A Little Yellow Dog by Walter Mosley
In this installment in the Easy Rawlins series, Mosley’s detective has been working as a high school supervising custodian for two years while caring for a pair of adopted children. After an early morning liaison with a pretty teacher who claims her husband is threatening her, Rawlins finds himself a prime suspect of racist police when said husband and his twin turn up dead. The plot twists through a number of unsolved crimes from 1963, culminating on the day JFK is assassinated.
The Maintenance of Headway by Magnus Mills
Man Booker finalist Mills, a former bus driver, tackles the ludicrous bureaucracies of the London bus system in this slim and entertaining novel. His unnamed bus driver protagonist and colleagues must navigate self-important inspectors, annoying passengers, road work, bicyclists, taxi drivers, a colleague who causes chaos by stopping for passengers in the middle of green lights, and more as they attempt to maintain fixed intervals between buses on a regular service, even when this is unattainable and absurd.
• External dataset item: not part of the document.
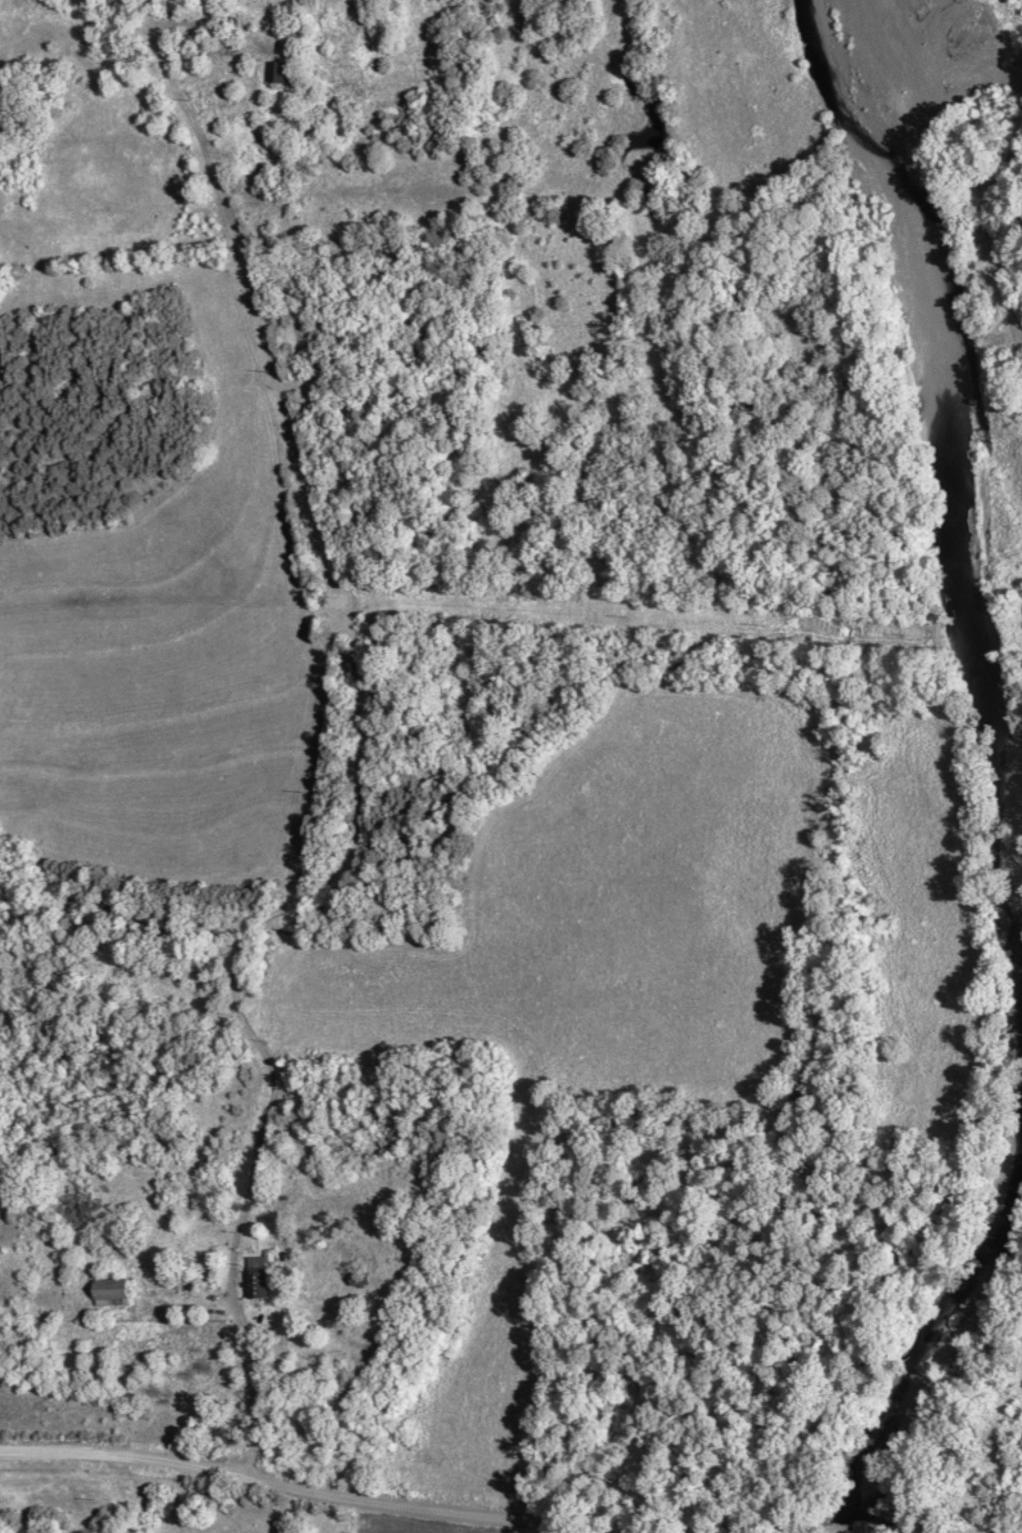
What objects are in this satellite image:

Passage West by Rishi Reddi
Reddi’s debut novel follows the arrival of immigrant farm workers from Punjab to California’s Imperial Valley around the time of World War I. They navigate complex relationships with family members back home as well as Mexican, Japanese, and other immigrant workers in California. With xenophobia rising among the white population, corporations exploit immigrants and laws prevent foreign citizens from owning land, bringing family members to the United States, and marrying interracially.
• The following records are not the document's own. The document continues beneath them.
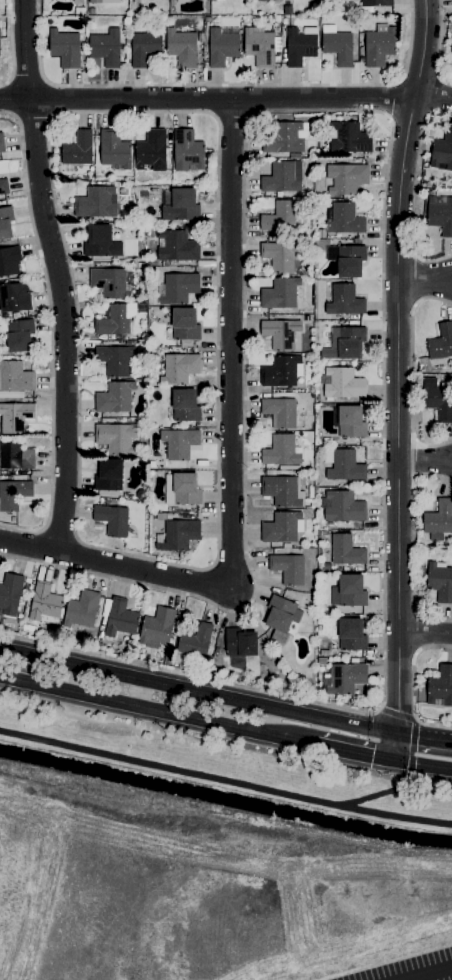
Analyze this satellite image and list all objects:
building: (105, 1)
building: (376, 2)
building: (299, 44)
building: (259, 45)
building: (337, 45)
building: (378, 45)
building: (181, 46)
building: (221, 46)
building: (64, 47)
building: (105, 47)
building: (143, 47)
building: (451, 50)
road: (206, 100)
road: (433, 100)
building: (285, 136)
building: (348, 138)
building: (1, 142)
building: (78, 148)
building: (113, 149)
building: (151, 150)
building: (187, 151)
building: (442, 151)
building: (282, 176)
building: (345, 177)
building: (3, 186)
building: (96, 202)
building: (180, 204)
building: (440, 213)
building: (279, 216)
building: (344, 218)
building: (5, 222)
building: (101, 241)
building: (177, 246)
building: (279, 255)
building: (347, 259)
building: (9, 260)
road: (56, 276)
road: (423, 278)
building: (109, 282)
building: (179, 287)
building: (279, 293)
building: (14, 297)
building: (344, 300)
building: (114, 320)
building: (184, 323)
building: (280, 333)
building: (19, 334)
building: (441, 341)
building: (345, 342)
road: (230, 344)
building: (115, 359)
building: (179, 368)
building: (281, 371)
road: (395, 379)
building: (342, 383)
building: (114, 397)
building: (437, 399)
building: (185, 404)
building: (279, 411)
building: (14, 416)
building: (350, 421)
building: (116, 437)
building: (179, 442)
building: (280, 450)
building: (15, 455)
road: (423, 458)
building: (343, 465)
building: (109, 474)
building: (181, 488)
building: (282, 490)
building: (13, 493)
building: (342, 506)
building: (112, 519)
building: (438, 519)
building: (282, 527)
building: (179, 534)
building: (345, 550)
road: (115, 566)
building: (289, 568)
building: (439, 581)
building: (348, 590)
building: (10, 593)
building: (44, 603)
building: (82, 608)
building: (281, 614)
building: (120, 618)
building: (156, 627)
building: (351, 634)
road: (423, 635)
building: (195, 640)
building: (240, 642)
building: (345, 678)
building: (441, 685)
road: (198, 690)
road: (140, 705)
road: (424, 738)
road: (338, 748)
road: (424, 764)
road: (225, 778)
road: (381, 792)
park: (203, 898)
road: (428, 973)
The Queen of Hearts by Kimmery Martin
This debut novel from an emergency room physician centers the friendship of trauma surgeon Emma and pediatric cardiologist Zadie, who have been close to each other since childhood summer camp. When their former chief resident re-enters their lives, a tragic secret from their third year of medical school threatens to tear their relationship apart, while a difficult surgery that ends badly threatens the future of Emma’s career.